→ PROBLEM REQUIREMENTS
Please reproduce the passage of the cruise ship bill summary from "At a Glance" to "unless explicitly changed.", word for word.

Senator Mike Lee’s Safeguarding American Tourism Act would shield large cruise ships—defined as 800 or more passenger berths—from certain requirements under the Passenger Vessel Services Act (PVSA) and the Jones Act for voyages within the United States. The bill also makes targeted adjustments to how alien crewmembers land temporarily in the United States and clarifies that existing U.S. laws still apply beyond the explicitly amended provisions.
The goal, on paper, is to ease operations for large cruise lines and preserve tourism activity, while maintaining a legal framework elsewhere.
At a Glance
What It Does
Adds a new nonapplicability rule for PVSA to vessels with 800+ passenger berths. Extends nonapplicability to certain Jones Act constraints for those vessels on domestic passenger transport between U.S. ports. Alters immigration language to adjust crew landing permits and simplifies temporary landings for alien crew members. Includes a rule-of-construction stating that other federal laws remain in effect unless explicitly changed.
Who It Affects
Cruise lines operating ships with 800+ berths and their routes between U.S. ports; U.S. ports and port authorities involved in coastwise traffic; immigration and visa processing agencies handling crew landings; and ancillary businesses supporting large-cruise operations.
Why It Matters
If enacted, the measure could reshape who can operate certain domestic itineraries and change the regulatory burden on large cruise vessels, with downstream effects on tourism economies, maritime labor, and compliance practices. It also raises questions about how temporarily landing crews will be regulated under immigration laws.
More articles like this one.
A weekly email with all the latest developments on this topic.
What This Bill Actually Does
The Safeguarding American Tourism Act proposes a targeted exemption for very large cruise ships—those with 800 or more passenger berths—from certain U.S. laws that usually govern passenger vessels operating domestically. Specifically, the bill adds a new nonapplicability clause to PVSA Section 55103, meaning PVSA would not apply to these large ships on certain routes between U.S. ports.

→ RECORDS SHOWN

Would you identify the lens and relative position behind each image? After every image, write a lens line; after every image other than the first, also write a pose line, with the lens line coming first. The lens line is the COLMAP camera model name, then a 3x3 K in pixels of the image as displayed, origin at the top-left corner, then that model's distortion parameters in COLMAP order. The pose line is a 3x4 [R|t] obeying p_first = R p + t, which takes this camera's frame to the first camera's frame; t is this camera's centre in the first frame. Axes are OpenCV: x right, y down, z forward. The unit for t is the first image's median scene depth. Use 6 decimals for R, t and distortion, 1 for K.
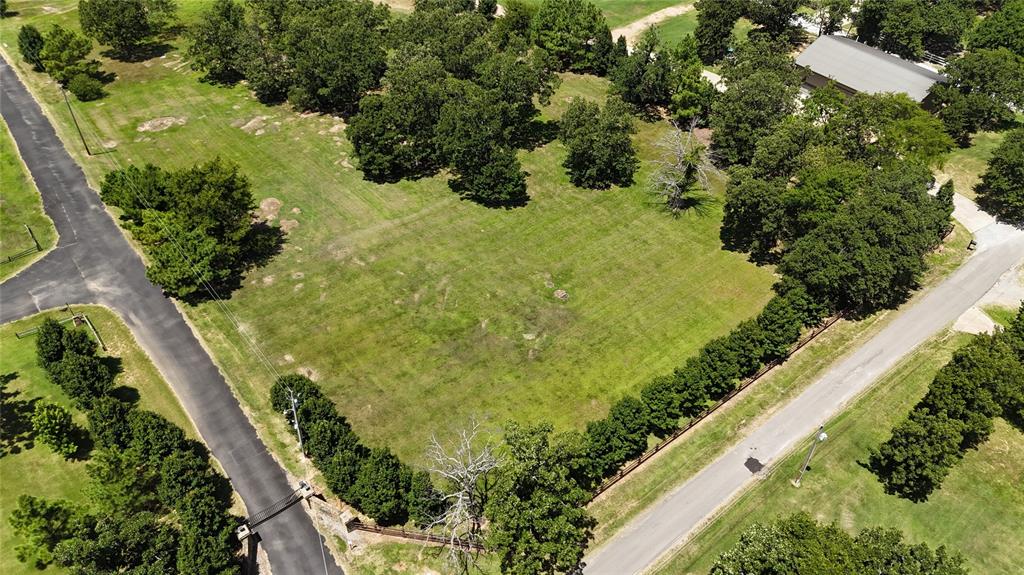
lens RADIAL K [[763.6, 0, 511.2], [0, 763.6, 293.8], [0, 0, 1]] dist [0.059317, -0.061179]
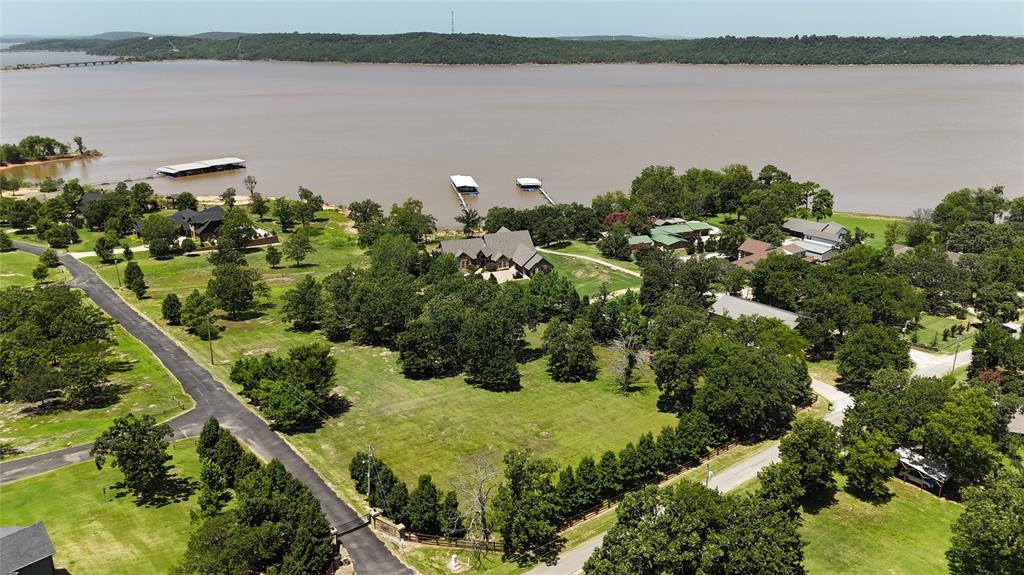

* * *

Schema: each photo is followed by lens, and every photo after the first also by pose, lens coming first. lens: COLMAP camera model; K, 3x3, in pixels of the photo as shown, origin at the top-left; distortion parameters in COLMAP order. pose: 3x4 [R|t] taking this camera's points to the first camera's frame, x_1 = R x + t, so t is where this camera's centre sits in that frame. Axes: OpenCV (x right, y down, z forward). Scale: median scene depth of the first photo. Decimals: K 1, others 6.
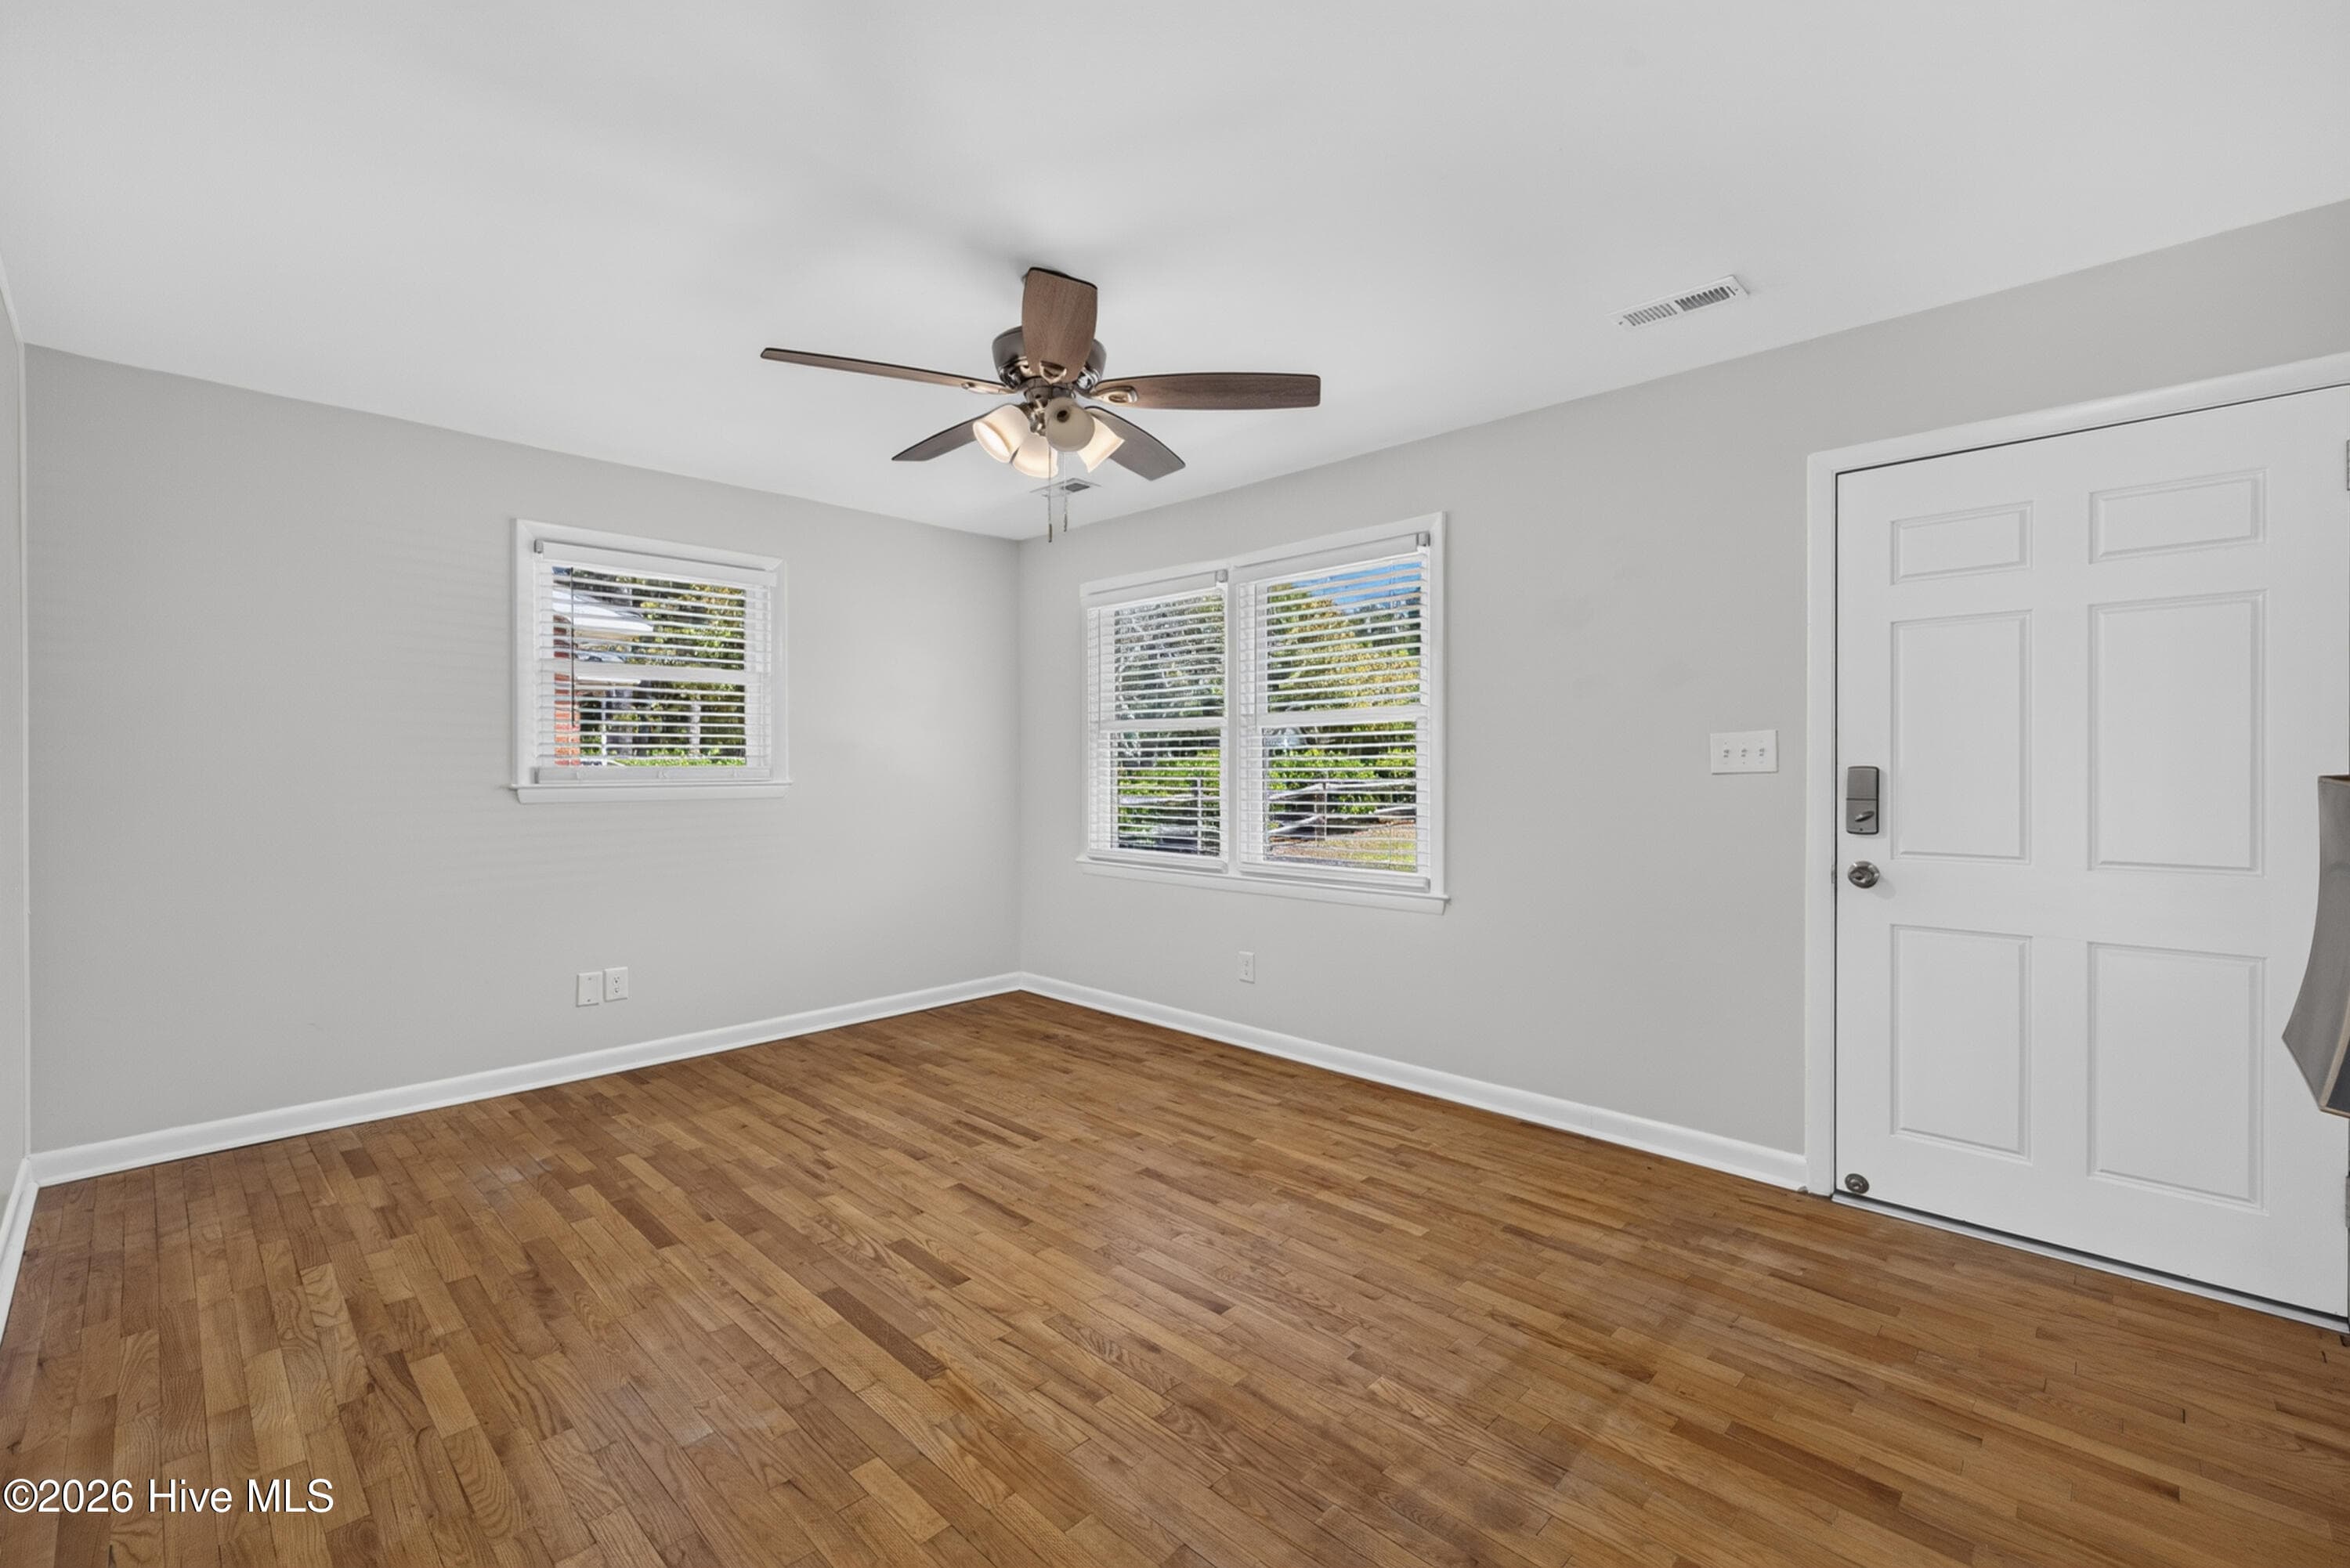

* * *

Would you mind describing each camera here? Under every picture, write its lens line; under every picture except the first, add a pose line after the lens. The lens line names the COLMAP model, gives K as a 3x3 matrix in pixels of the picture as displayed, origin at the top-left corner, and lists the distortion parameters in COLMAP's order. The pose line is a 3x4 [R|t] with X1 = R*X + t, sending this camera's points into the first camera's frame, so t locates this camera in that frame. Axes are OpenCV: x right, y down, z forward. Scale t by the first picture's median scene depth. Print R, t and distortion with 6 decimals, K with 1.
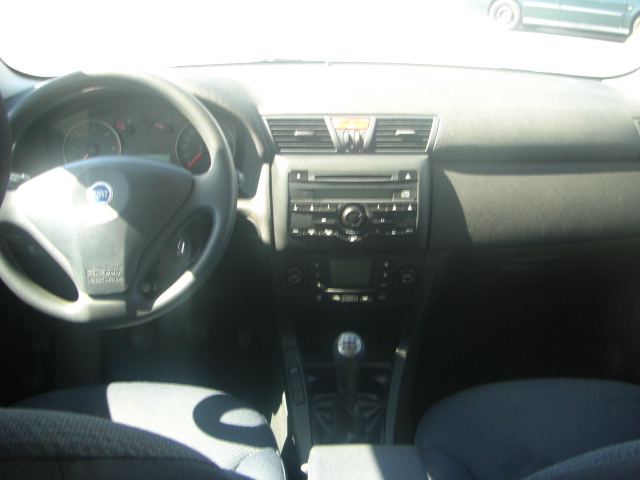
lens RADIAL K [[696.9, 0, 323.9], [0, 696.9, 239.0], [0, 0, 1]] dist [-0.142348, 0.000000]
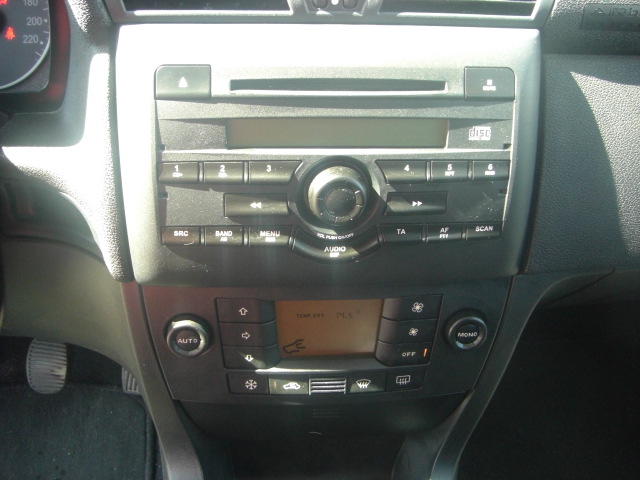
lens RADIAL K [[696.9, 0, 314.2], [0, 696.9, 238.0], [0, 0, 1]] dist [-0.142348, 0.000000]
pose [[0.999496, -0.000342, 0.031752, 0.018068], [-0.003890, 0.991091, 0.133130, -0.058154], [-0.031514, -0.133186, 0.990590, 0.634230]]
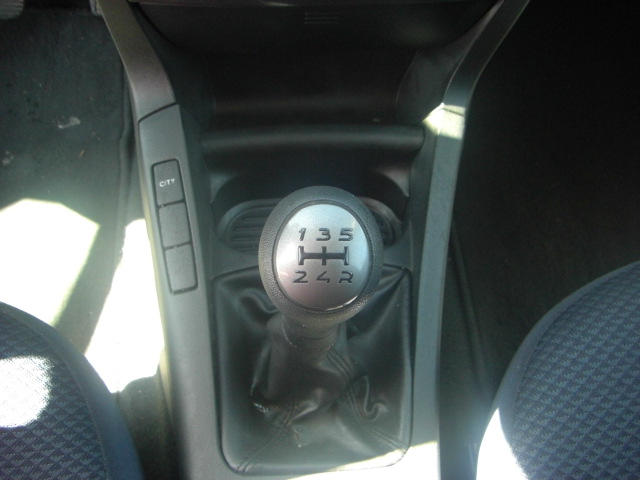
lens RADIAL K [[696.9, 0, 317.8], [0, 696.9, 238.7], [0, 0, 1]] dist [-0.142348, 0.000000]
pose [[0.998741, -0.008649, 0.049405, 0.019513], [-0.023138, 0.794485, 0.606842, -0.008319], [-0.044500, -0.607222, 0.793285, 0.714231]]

→ YOUR SOLUTION
At a Glance
What It Does
Adds a new nonapplicability rule for PVSA to vessels with 800+ passenger berths. Extends nonapplicability to certain Jones Act constraints for those vessels on domestic passenger transport between U.S. ports. Alters immigration language to adjust crew landing permits and simplifies temporary landings for alien crew members. Includes a rule-of-construction stating that other federal laws remain in effect unless explicitly changed.